Confessions of a Film Junkie: A review of “Re-Animator”
By: Brian Cotnoir
Oh H.P. Lovecraft, it
saddens me greatly that the films adapted from your stories have never quite
reached their full potential.
Lovecraft’s “Lovecraftian Horror” has influenced and inspired many great
writers and people in the film industry such as Stephen King, John Carpenter,
and Sam Raimi. So why is it that people
can be inspired by Lovecraft and use his ideas for their own works, but they
can’t quite adapt Lovecraft’s own works into successful films? The films adapted from the literary works of
H.P. Lovecraft are of the same caliber of the Claudio Fragasso’s B-Horror
classic “Troll 2” and some of the films, adapted from his stories, make Stephen
King Film adaptations look like freaking Alfred Hitchcock! With that being said, I’ve decided to review
the most (fan) popular film adapted
from a work of Lovecraft, 1985’s “Re-Animator”.
Hey is that Mountain Dew in that syringe? |
“Re-Animator”
was adapted from a series of short stories by H.P. Lovecraft called Herbert
West—Reanimator, and it is the story of a young medical student, named
Herbert West, who helps discover a miracle serum (that strangely enough looks
like Mountain Dew) that can bring corpses back from the dead. West believes he has made the medical
discovery of a lifetime, but it is all too apparent that the poor unfortunate
people he’s brought back from the dead are not the same as they were before and
chaos and destruction reign in a world where the formerly living can walk
again.
Author H.P. Lovecraft |
First
of all I would like to say is Bravo, Mr. Lovecraft. You wrote a Horror spoof decades before those
lousy producers who wrote the “Scary Movie” films did. I’m not being sarcastic. It is very clear to see Lovecraft drew
inspiration from great Gothic works of literature, such as Mary Shelley’s Frankenstein,
and I even saw some references to Bram Stoker’s Dracula in the
film. Not only was Lovecraft’s work
inspired by others, but his story itself went on to inspire others. Even though the un-dead characters in the film in the story don’t have an official
monster name, it appears to be the first clear representation of a
“zombie-monster” in literature. That’s a
full ten years before the release of the first Zombie Horror film “White
Zombie” (1932).
Actor Jeffrey Combs is Dr. Herbert West in "Re-Animator" |
So
how was the film? It’s was really bad,
but bad in the good way. I think the
same way that many people will enjoy this film the way that they would enjoy
films such as “Troll 2” or “Plan 9 from Outerspace”. It’s a cheesy over-the-top Hollywood produced
piece of crap that screams 1980’s. Actor
Jeffery Combs, who plays Herbert West, over-acts so much in this film that it
is impossible to not laugh at his performance.

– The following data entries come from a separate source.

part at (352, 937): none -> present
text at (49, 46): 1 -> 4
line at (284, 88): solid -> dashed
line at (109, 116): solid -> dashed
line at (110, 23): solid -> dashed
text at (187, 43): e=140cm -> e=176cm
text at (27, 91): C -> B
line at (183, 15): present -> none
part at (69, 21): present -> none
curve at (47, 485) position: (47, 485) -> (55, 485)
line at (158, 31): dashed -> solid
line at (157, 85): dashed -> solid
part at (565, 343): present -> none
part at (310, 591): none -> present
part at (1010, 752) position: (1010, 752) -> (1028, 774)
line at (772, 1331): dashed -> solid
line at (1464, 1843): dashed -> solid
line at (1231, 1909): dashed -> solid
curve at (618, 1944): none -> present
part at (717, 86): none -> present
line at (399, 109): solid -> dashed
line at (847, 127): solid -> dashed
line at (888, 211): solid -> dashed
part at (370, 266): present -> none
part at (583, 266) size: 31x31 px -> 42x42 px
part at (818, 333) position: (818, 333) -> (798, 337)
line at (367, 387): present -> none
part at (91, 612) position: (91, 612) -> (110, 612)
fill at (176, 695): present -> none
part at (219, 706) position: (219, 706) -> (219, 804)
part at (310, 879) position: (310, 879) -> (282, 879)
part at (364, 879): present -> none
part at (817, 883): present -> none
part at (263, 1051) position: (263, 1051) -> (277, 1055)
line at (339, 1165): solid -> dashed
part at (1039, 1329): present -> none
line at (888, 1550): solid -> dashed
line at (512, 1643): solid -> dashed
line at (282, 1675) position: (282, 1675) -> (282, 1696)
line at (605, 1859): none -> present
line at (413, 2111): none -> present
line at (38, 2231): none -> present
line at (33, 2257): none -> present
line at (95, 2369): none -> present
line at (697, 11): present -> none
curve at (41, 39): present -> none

For most of the film he sounds like Christopher Walken trying to
impersonate Professor Snape. Not only
that, but in my opinion, he reminds me a lot of Jeffrey Dahmer, which should
make his character a lot scarier, but it just doesn’t. I say that because, Combs character looks
like Dahmer, he kills a cat to perform and experiment
on it, and the way he believes in his experiments—despite constant failure—is
very similar to that of Jeffery Dahmer.
However, when compared to Jeremy Renner’s portrayal of Jeffrey Dahmer in
the 2002 film “Dahmer”, Combs is just laughable!
Hey. How's it going? |
This film also has a lot of gross out horror and
features Combs character and the other actors in the film butchering and
mutilating nude re-animated corpses. It
is pathetically campy, and I enjoyed every minute of it. Did this film do H.P. Lovecraft any
justice? Absolutely not, but you know
what, I think if they ever decided to re-make this film and set it in the
time-period, in which Lovecraft wrote it, and not set in modern times it could
be a really great Gothic/Horror Themed film, instead of just being a laughably
good and violent film that the 1980’s made and left behind.